**RECORDS TO USE**
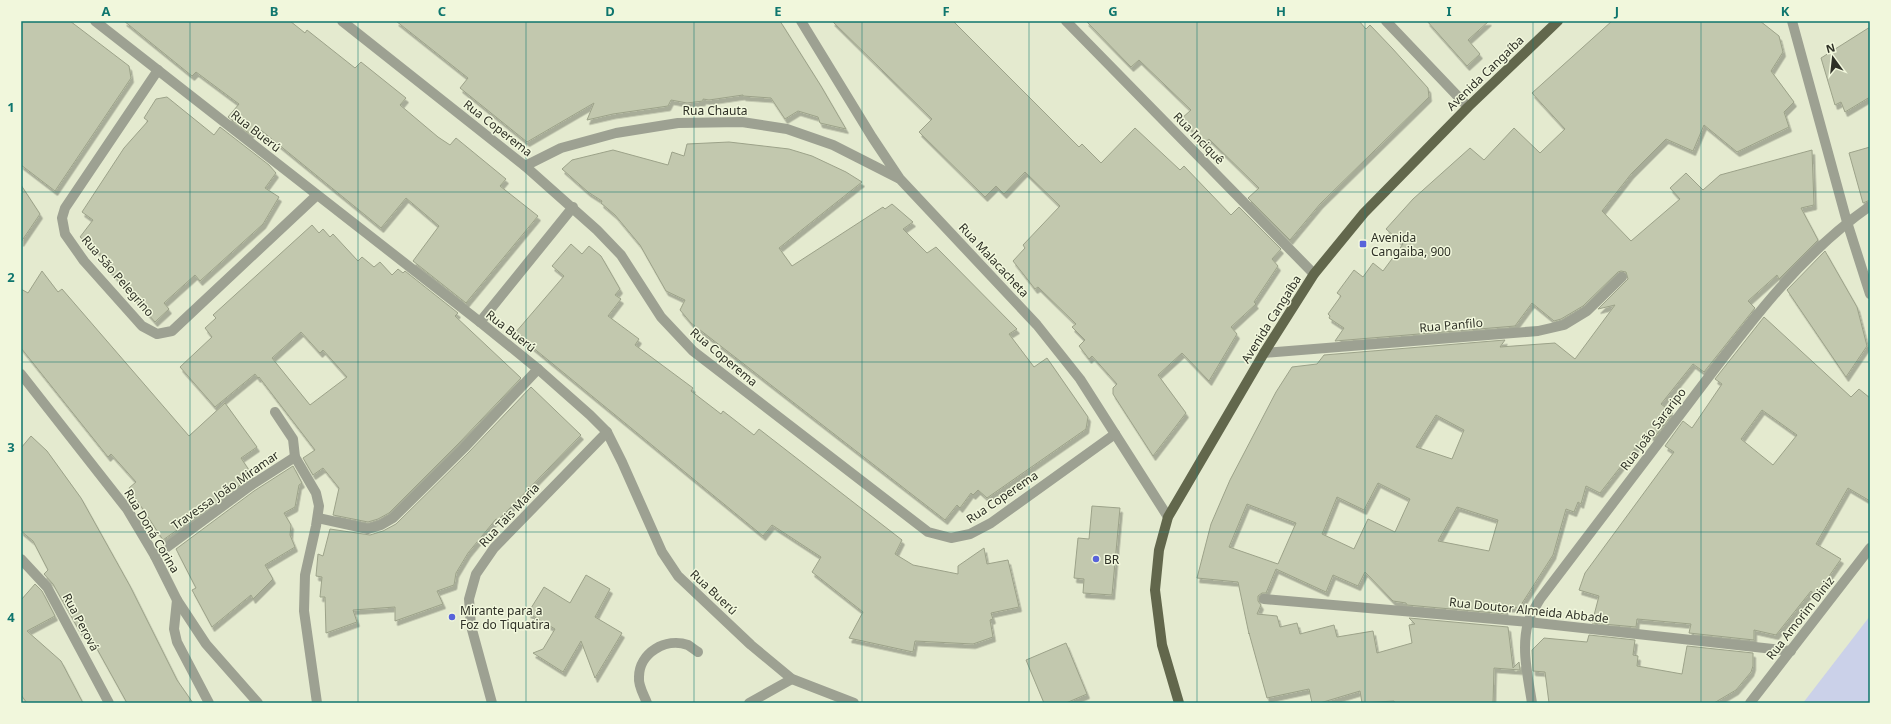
<svg xmlns="http://www.w3.org/2000/svg" width="1891" height="724" viewBox="0 0 1891 724" font-family="'Noto Sans',sans-serif">
<defs>
<filter id="shadow"><feDropShadow dx="2.5" dy="4.5" stdDeviation="0" flood-color="#0004"/></filter>
</defs>
<rect width="100%" height="100%" fill="#e4eacf"/>
<!-- green -->
<path fill="#cbd1e9" d="M 1870,616 L 1870,702 L 1803,703 Z"/>
<!-- building -->
<g fill="#c2c8ae" stroke="#9ca289" fill-rule="evenodd" filter="url(#shadow)">
<path d="M 21,21 L 70,21 L 129,66 L 131,78 L 55,191 L 21,165 Z"/>
<path d="M 124,21 L 290,21 L 305,33 L 307,30 L 355,68 L 361,62 L 406,98 L 400,105 L 438,137 L 450,145 L 456,138 L 506,179 L 500,186 L 538,216 L 466,303 L 413,261 L 439,226 L 406,198 L 381,228 L 257,127 L 250,134 L 228,117 L 239,104 L 196,72 L 192,76 Z"/>
<path d="M 396,21 L 780,21 L 821,86 L 846,129 L 820,123 L 818,117 L 798,111 L 785,119 L 771,98 L 743,96 L 743,95 L 709,100 L 703,99 L 703,101 L 687,103 L 671,100 L 668,106 L 613,114 L 587,120 L 594,103 L 527,142 L 460,88 L 468,78 Z"/>
<path d="M 832,21 L 953,21 L 1079,147 L 1082,144 L 1101,163 L 1135,128 L 1180,170 L 1184,166 L 1231,215 L 1239,207 L 1281,249 L 1272,259 L 1278,266 L 1254,302 L 1256,304 L 1231,327 L 1237,334 L 1209,381 L 1182,353 L 1158,375 L 1186,413 L 1153,456 L 1113,394 L 1113,388 L 1117,384 L 1092,356 L 1089,359 L 1079,346 L 1085,340 L 1072,327 L 1076,324 L 1038,287 L 1035,289 L 1013,261 L 1025,248 L 1023,245 L 1060,206 L 1025,172 L 1004,194 L 996,186 L 985,197 L 919,132 L 932,119 Z"/>
<path d="M 1086,21 L 1359,21 L 1366,29 L 1370,25 L 1392,48 L 1428,88 L 1429,97 L 1320,204 L 1290,240 L 1248,198 L 1259,188 L 1209,139 L 1204,143 L 1181,119 L 1191,110 L 1139,60 L 1131,67 Z"/>
<path d="M 1427,21 L 1489,21 L 1468,40 L 1480,54 L 1467,66 Z"/>
<path d="M 1612,21 L 1760,21 L 1779,36 L 1783,52 L 1771,71 L 1794,102 L 1784,112 L 1789,127 L 1737,152 L 1704,125 L 1693,151 L 1666,139 L 1631,174 L 1602,211 L 1631,241 L 1680,199 L 1670,188 L 1686,173 L 1703,190 L 1720,175 L 1812,150 L 1814,205 L 1801,208 L 1818,240 L 1779,279 L 1777,275 L 1748,301 L 1755,308 L 1704,372 L 1693,364 L 1661,404 L 1673,413 L 1654,438 L 1647,433 L 1600,493 L 1586,486 L 1581,504 L 1578,502 L 1574,512 L 1566,509 L 1553,555 L 1519,608 L 1505,607 L 1506,614 L 1407,605 L 1406,603 L 1393,601 L 1365,572 L 1358,586 L 1333,575 L 1326,592 L 1276,569 L 1266,593 L 1262,593 L 1258,596 L 1258,601 L 1261,605 L 1257,614 L 1277,616 L 1280,627 L 1297,623 L 1300,634 L 1334,625 L 1337,637 L 1373,631 L 1377,653 L 1412,643 L 1409,625 L 1415,624 L 1409,618 L 1508,627 L 1513,668 L 1519,662 L 1520,670 L 1494,668 L 1493,703 L 1395,703 L 1394,701 L 1362,703 L 1360,691 L 1320,703 L 1312,703 L 1309,689 L 1267,698 L 1249,633 L 1249,634 L 1238,582 L 1197,578 L 1211,524 L 1230,480 L 1276,392 L 1292,367 L 1317,364 L 1324,355 L 1505,340 L 1500,347 L 1555,343 L 1575,359 L 1615,305 L 1598,309 L 1628,279 L 1626,272 L 1621,271 L 1618,272 L 1583,306 L 1561,319 L 1554,321 L 1532,303 L 1515,326 L 1335,341 L 1344,328 L 1329,318 L 1330,316 L 1328,314 L 1341,296 L 1337,293 L 1354,270 L 1363,277 L 1373,263 L 1383,271 L 1403,244 L 1386,229 L 1413,199 L 1470,148 L 1484,160 L 1514,128 L 1540,153 L 1565,129 L 1532,93 ZM 1436,415 L 1464,430 L 1452,459 L 1416,447 ZM 1378,483 L 1410,499 L 1395,532 L 1368,519 L 1354,549 L 1322,534 L 1337,497 L 1364,510 ZM 1247,504 L 1296,523 L 1278,564 L 1229,547 ZM 1457,507 L 1498,520 L 1489,551 L 1438,541 Z"/>
<path d="M 1870,27 L 1870,97 L 1845,112 L 1841,102 L 1835,105 L 1821,58 Z"/>
<path d="M 167,97 L 214,135 L 220,127 L 269,165 L 276,173 L 265,188 L 279,197 L 263,224 L 200,281 L 195,275 L 164,303 L 169,309 L 155,322 L 104,264 L 108,260 L 80,237 L 93,220 L 82,212 L 124,148 L 148,121 L 144,118 L 156,99 Z"/>
<path d="M 729,142 L 789,149 L 812,156 L 846,172 L 862,182 L 779,248 L 792,266 L 883,207 L 885,209 L 892,204 L 913,222 L 903,229 L 927,253 L 936,247 L 1017,329 L 1009,334 L 1034,367 L 1047,358 L 1088,417 L 1086,429 L 987,498 L 978,490 L 973,495 L 971,493 L 960,508 L 957,505 L 945,520 L 691,323 L 680,310 L 685,300 L 666,291 L 640,245 L 615,215 L 601,203 L 602,201 L 588,192 L 562,169 L 572,160 L 613,150 L 668,165 L 672,152 L 684,156 L 687,144 Z"/>
<path d="M 1870,147 L 1870,200 L 1863,203 L 1849,153 Z"/>
<path d="M 21,185 L 40,214 L 21,242 Z"/>
<path d="M 312,225 L 319,233 L 323,229 L 330,237 L 333,234 L 358,261 L 362,257 L 374,267 L 380,262 L 392,275 L 398,269 L 403,273 L 405,271 L 458,313 L 455,316 L 521,378 L 459,443 L 389,513 L 378,519 L 368,522 L 333,515 L 339,488 L 323,468 L 313,475 L 303,458 L 315,450 L 259,377 L 258,378 L 255,374 L 215,407 L 180,367 L 212,337 L 205,328 L 216,318 L 213,315 ZM 301,332 L 320,353 L 323,350 L 347,377 L 310,405 L 272,358 Z"/>
<path d="M 571,244 L 582,254 L 589,246 L 601,256 L 620,289 L 615,295 L 621,299 L 608,316 L 639,339 L 635,345 L 693,388 L 691,391 L 721,414 L 723,411 L 754,435 L 759,429 L 902,540 L 895,554 L 913,565 L 958,574 L 958,566 L 984,548 L 987,564 L 1008,560 L 1019,607 L 991,613 L 993,619 L 990,620 L 993,637 L 973,644 L 915,641 L 913,652 L 849,638 L 863,612 L 812,572 L 821,557 L 772,525 L 763,536 L 515,333 L 564,276 L 552,266 Z"/>
<path d="M 1825,251 L 1857,307 L 1867,346 L 1846,377 L 1787,290 Z"/>
<path d="M 42,271 L 58,292 L 62,289 L 189,436 L 225,403 L 257,447 L 241,458 L 253,476 L 163,540 L 129,488 L 136,482 L 111,454 L 108,457 L 21,348 L 21,289 L 28,293 Z"/>
<path d="M 1764,317 L 1851,397 L 1859,389 L 1870,398 L 1870,501 L 1848,488 L 1816,544 L 1841,559 L 1816,595 L 1811,591 L 1776,635 L 1754,630 L 1754,640 L 1689,633 L 1691,624 L 1637,619 L 1636,627 L 1592,623 L 1599,596 L 1579,590 L 1585,573 L 1674,452 L 1665,446 L 1683,421 L 1692,428 L 1722,384 L 1715,379 ZM 1762,410 L 1797,435 L 1773,465 L 1741,439 Z"/>
<path d="M 531,387 L 581,435 L 514,504 L 498,520 L 496,519 L 468,553 L 456,573 L 454,585 L 437,591 L 443,604 L 395,621 L 395,607 L 353,610 L 357,622 L 326,633 L 325,597 L 320,597 L 322,577 L 316,576 L 318,554 L 323,556 L 330,529 L 370,535 L 383,531 L 396,524 L 469,452 Z"/>
<path d="M 31,436 L 47,451 L 81,498 L 130,586 L 177,680 L 193,703 L 127,703 L 86,629 L 80,632 L 53,584 L 44,574 L 48,570 L 33,541 L 21,531 L 21,448 Z"/>
<path d="M 293,466 L 302,483 L 299,485 L 295,507 L 284,513 L 291,525 L 290,535 L 295,547 L 265,565 L 273,579 L 253,599 L 251,595 L 212,627 L 192,590 L 196,588 L 176,549 L 254,491 Z"/>
<path d="M 1092,506 L 1120,508 L 1112,595 L 1083,593 L 1084,579 L 1074,578 L 1078,538 L 1089,539 Z"/>
<path d="M 586,575 L 610,589 L 595,617 L 622,633 L 595,678 L 581,641 L 563,672 L 533,653 L 543,649 L 555,629 L 528,613 L 544,587 L 570,603 Z"/>
<path d="M 35,584 L 42,591 L 55,616 L 27,631 L 61,661 L 83,703 L 27,703 L 21,695 L 21,600 Z"/>
<path d="M 1589,635 L 1635,640 L 1633,655 L 1638,656 L 1637,666 L 1682,674 L 1687,646 L 1753,653 L 1753,666 L 1751,672 L 1736,690 L 1714,703 L 1549,703 L 1545,672 L 1533,671 L 1532,650 L 1544,638 L 1587,642 Z"/>
<path d="M 1066,643 L 1087,694 L 1066,703 L 1044,703 L 1026,660 Z"/>
</g>
<g fill="none" stroke-linecap="round" stroke-linejoin="round">
<!-- minor -->
<g stroke="#9da192" stroke-width="10">
<path d="M 95,21 L 480,322 L 538,369 L 590,415 L 607,432 L 622,462 L 662,552 L 678,576 L 751,645 L 792,679 L 854,703"/>
<path d="M 342,21 L 525,166 L 597,230 L 621,255 L 661,317 L 693,351 L 928,532 L 951,538 L 970,534 L 991,523 L 1115,434"/>
<path d="M 801,21 L 872,137 L 900,179 L 1037,325 L 1080,379 L 1168,517"/>
<path d="M 1066,21 L 1314,274"/>
<path d="M 1386,21 L 1468,107"/>
<path d="M 1792,21 L 1847,222 L 1870,294"/>
<path d="M 158,70 L 65,208 L 62,218 L 65,234 L 84,261 L 142,326 L 157,334 L 172,331 L 316,196"/>
<path d="M 525,166 L 561,148 L 616,133 L 678,123 L 742,122 L 787,129 L 833,145 L 898,178"/>
<path d="M 480,322 L 573,207"/>
<path d="M 1264,353 L 1538,331 L 1564,325 L 1587,311 L 1622,277"/>
<path d="M 21,374 L 127,509 L 155,556 L 177,600 L 206,644 L 258,703"/>
<path d="M 275,412 L 293,439 L 295,457 L 316,493 L 319,506 L 316,526 L 305,575 L 304,611 L 317,703"/>
<path d="M 318,518 L 368,529 L 381,525 L 393,518 L 464,448 L 538,369"/>
<path d="M 155,556 L 250,486 L 295,457"/>
<path d="M 21,559 L 47,587 L 109,703"/>
<path d="M 1264,599 L 1528,622 L 1791,651"/>
<path d="M 177,600 L 174,629 L 177,642 L 209,703"/>
<path d="M 492,703 L 471,626 L 469,599 L 476,574 L 494,548 L 607,432"/>
<path d="M 647,703 C 644,695 638,686 639,677 C 639,653 666,637 688,645 C 691,647 695,650 698,652"/>
<path d="M 749,703 L 792,679"/>
<path d="M 1532,703 C 1528,677 1521,649 1528,623 C 1530,615 1536,606 1540,599 C 1591,532 1642,465 1692,399 C 1746,328 1797,257 1870,206"/>
<path d="M 1750,703 L 1870,548"/>
</g>
<!-- major -->
<path stroke="#62674c" stroke-width="10" d="M 1179,703 L 1162,645 L 1155,590 L 1159,550 L 1168,517 L 1264,353 L 1314,274 L 1364,213 L 1468,107 L 1558,21"/>
</g>
<!-- grid -->
<path fill="none" stroke="#0f766e" stroke-width="1" stroke-opacity="0.55" d="M 190,21 L 190,703M 358,21 L 358,703M 526,21 L 526,703M 694,21 L 694,703M 862,21 L 862,703M 1029,21 L 1029,703M 1197,21 L 1197,703M 1365,21 L 1365,703M 1533,21 L 1533,703M 1701,21 L 1701,703M 21,192 L 1870,192M 21,362 L 1870,362M 21,532 L 1870,532"/>
<!-- markers -->
<g fill="#5863da" stroke="#f1f7dc" stroke-width="1.5">
<rect x="1359" y="240" width="8" height="8" rx="2"/>
<circle cx="1096" cy="559" r="4"/>
<circle cx="452" cy="617" r="4"/>
</g>
<g text-anchor="middle" dominant-baseline="central" stroke-width="3" stroke-linejoin="round" paint-order="stroke">
<!-- street labels -->
<g font-size="12" fill="#2e3026" stroke="#f1f7dc">
<text transform="translate(1485 73) rotate(-44)">Avenida Cangaíba</text>
<text x="715" y="110">Rua Chauta</text>
<text transform="translate(498 128) rotate(38)">Rua Coperema</text>
<text transform="translate(256 131) rotate(38)">Rua Buerú</text>
<text transform="translate(1199 138) rotate(46)">Rua Inciquê</text>
<text transform="translate(994 260) rotate(47)">Rua Malacacheta</text>
<text transform="translate(118 276) rotate(49)">Rua São Pelegrino</text>
<text transform="translate(1271 319) rotate(-58)">Avenida Cangaíba</text>
<text transform="translate(1451 325) rotate(-5)">Rua Panfilo</text>
<text transform="translate(511 331) rotate(38)">Rua Buerú</text>
<text transform="translate(724 357) rotate(40)">Rua Coperema</text>
<text transform="translate(1653 429) rotate(-53)">Rua João Sararipo</text>
<text transform="translate(225 490) rotate(-35)">Travessa João Miramar</text>
<text transform="translate(1002 497) rotate(-34)">Rua Coperema</text>
<text transform="translate(509 515) rotate(-47)">Rua Tais Maria</text>
<text transform="translate(152 531) rotate(59)">Rua Doná Corina</text>
<text transform="translate(714 592) rotate(43)">Rua Buerú</text>
<text transform="translate(1529 610) rotate(6)">Rua Doutor Almeida Abbade</text>
<text transform="translate(1800 618) rotate(-52)">Rua Amorim Diniz</text>
<text transform="translate(81 622) rotate(62)">Rua Perová</text>
</g>
<!-- poi labels -->
<g font-size="12" fill="#2e3026" stroke="#f1f7dc" text-anchor="start">
<text x="1371" y="237">Avenida<tspan x="1371" dy="14">Cangaiba, 900</tspan></text>
<text x="1104" y="559">BR</text>
<text x="460" y="610">Mirante para a<tspan x="460" dy="14">Foz do Tiquatira</tspan></text>
</g>
</g>
<!-- border -->
<rect width="1891" height="724" fill="none" stroke="#f1f7dc" stroke-width="44"/>
<!-- north arrow -->
<g transform="translate(1833 58) rotate(345)" stroke="#f1f7dc" stroke-width="3" paint-order="stroke">
<path d="M0-3L7 15L0 10L-7 15Z" fill="#2e3026"/>
<text y="-6" font-size="11" font-weight="bold" text-anchor="middle" fill="#2e3026">N</text>
</g>
<rect x="22" y="22" width="1847" height="680" fill="none" stroke="#0f766e" stroke-width="1.5"/>
<g font-size="13" text-anchor="middle" font-weight="bold" fill="#0f766e">
<text x="106" y="16">A</text>
<text x="274" y="16">B</text>
<text x="442" y="16">C</text>
<text x="610" y="16">D</text>
<text x="778" y="16">E</text>
<text x="946" y="16">F</text>
<text x="1113" y="16">G</text>
<text x="1281" y="16">H</text>
<text x="1449" y="16">I</text>
<text x="1617" y="16">J</text>
<text x="1785" y="16">K</text>
<text x="11" y="112">1</text>
<text x="11" y="282">2</text>
<text x="11" y="452">3</text>
<text x="11" y="622">4</text>
</g>
</svg>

**ACTIVITY**
Referring to the material above, set down exactly the lines between the line with "1764,317 L 1851,397" and the line with "293,466 L 302,483", inclusive, and no other lines.

**EXERCISE RESPONSE**
<path d="M 1764,317 L 1851,397 L 1859,389 L 1870,398 L 1870,501 L 1848,488 L 1816,544 L 1841,559 L 1816,595 L 1811,591 L 1776,635 L 1754,630 L 1754,640 L 1689,633 L 1691,624 L 1637,619 L 1636,627 L 1592,623 L 1599,596 L 1579,590 L 1585,573 L 1674,452 L 1665,446 L 1683,421 L 1692,428 L 1722,384 L 1715,379 ZM 1762,410 L 1797,435 L 1773,465 L 1741,439 Z"/>
<path d="M 531,387 L 581,435 L 514,504 L 498,520 L 496,519 L 468,553 L 456,573 L 454,585 L 437,591 L 443,604 L 395,621 L 395,607 L 353,610 L 357,622 L 326,633 L 325,597 L 320,597 L 322,577 L 316,576 L 318,554 L 323,556 L 330,529 L 370,535 L 383,531 L 396,524 L 469,452 Z"/>
<path d="M 31,436 L 47,451 L 81,498 L 130,586 L 177,680 L 193,703 L 127,703 L 86,629 L 80,632 L 53,584 L 44,574 L 48,570 L 33,541 L 21,531 L 21,448 Z"/>
<path d="M 293,466 L 302,483 L 299,485 L 295,507 L 284,513 L 291,525 L 290,535 L 295,547 L 265,565 L 273,579 L 253,599 L 251,595 L 212,627 L 192,590 L 196,588 L 176,549 L 254,491 Z"/>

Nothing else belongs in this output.